Guns star in Kentucky-based reality show
When you think Kentucky, what do you think of? Horses? Bourbon? Rolling hills and limestone cliffs? Bluegrass music?
Country Music Television hopes to change your way of thinking to also include unlimited guns and blowing up big things.
The network launched a new series, Guntucky, on Sunday. Guntucky follows the family that runs Knob Creek Gun Range in Bullitt County.
The title Guntucky is courtesy of CMT, although it is apt. The show features the Sumner family, which runs the range, and follows much the same format that made Pawn Stars successful on History channel. Steven is the mohawk-sporting family leader; his dad, Biff, is the old salt comparable to Pawn Stars' "Old Man"; and Steven's wide-eyed son Payton fills the part of Chumlee, the comic foil who veers between lack of understanding and being secretly smarter than his colleagues.
Steven Sumner says in his voice-over intro that Knob Creek isn't just a shooting range, "It's more like a theme park for gun lovers," featuring "some of the wildest weapons on earth."
"In Kentucky, family comes first, but guns sure as heck are a close second," Steven Sumner says.
Family vignettes alternate with appraisals of unusual firearms (one in which a female store clerk notes, "My, what a big gun you have!") and gun dream dates that feature customers asking to shoot up something special, like a boat or a Civil War cabin. The SKS assault rifle is deemed the "perfect" weapon to blow up the boat, which is rigged with explosives.
The visitors who want to blow up their boat express their glee with the well-known gun-introducing line from Scarface: "Say hello to my little friend."
Viewers follow Steven Sumner and company to Abraham Lincoln's birthplace cabin in Hodgenville as they record its dimensions to best replicate a cabin they plan to build that will be blown to toothpicks.
For after-dinner activity, the Sumner family treats itself to a group shooting of appliances, including a water heater and a washing machine.
In the second episode, which will be broadcast at 9:30 p.m. Sunday, young Payton Sumner asks his father if Lincoln killed vampires.
"Is that a sci-fi thing," asks Stephanie Sumner, Steven's daughter.
"Nah," replies Payton Sumner. "History."
And then the Sumners help answer the question that has troubled mankind for years: Which blows up better, a watermelon or a bowling ball? (Well, OK: watermelon.)
The show is prefaced with a statement that the activities contained therein "should never be attempted or imitated in any way." Ahem.
"Our whole family are jokers," Steven Sumner said during a telephone interview. "We have business that has to be taken care of, but we do it in a fun fashion and we have a good time doing it."

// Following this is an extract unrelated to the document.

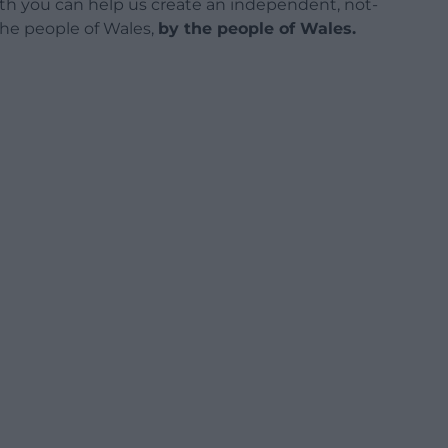
h you can help us create an independent, not-
 the people of Wales,
by the people of Wales.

In an early scene, Steven Sumner, 54, comes upon Payton and two teen friends shooting at a water tank. "What the hell did you blow that up for?" he asks the youngsters, explaining that the water tank is used for emergency firefighting.

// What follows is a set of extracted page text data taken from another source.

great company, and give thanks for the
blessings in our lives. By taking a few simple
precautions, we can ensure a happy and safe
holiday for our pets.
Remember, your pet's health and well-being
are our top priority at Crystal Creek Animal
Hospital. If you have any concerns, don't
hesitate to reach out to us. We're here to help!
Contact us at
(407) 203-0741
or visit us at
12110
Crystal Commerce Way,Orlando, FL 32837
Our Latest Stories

"Kids these days," he mutters in a studio commentary.
Payton, nonplussed, replies: "Put some duct tape on it, it'll be fine."
"I'm so through with him, I could just run my foot up his butt," Steven Sumner complains to Grandpa Sumner, who reminds Steven that the boy is just like his father.
To make up the slight, Steven Sumner collects the boys' cellphones and shoots each of the phones into oblivion. But there's a twist, which you will have to watch to the end to catch. (Well, OK: The cellphones that were shot up were fakes.)
Knob Creek has a unique location in which to ply its trade, Steven said.
"Here at Knob Creek, we have 600 acres and we border the Fort Knox reservation, and we really don't have any neighbors," he said. "We can do different things. This particular place ... was an old naval proving ground. ... My grandpa and dad bought it, and my dad made a gun range out of it."
Some people, he said, are so dedicated to the Second Amendment right to bear arms that they have their ashes scattered at Knob Creek, a process he describes as "kind of like a land mine going off."
Although several newspaper articles have been published in the area about the new series, area leaders had not heard about its making beforehand.
Unaware of the series until recently, Bullitt County Judge-Executive Melanie Roberts said she supported the concepts behind it:
"Bullitt Countians love our freedom," she said, "and I think this series portrays how important our constitutional rights are and that we want to continue to be a free people."
When: 9:30 p.m. Sundays on CMT; repeats throughout the week.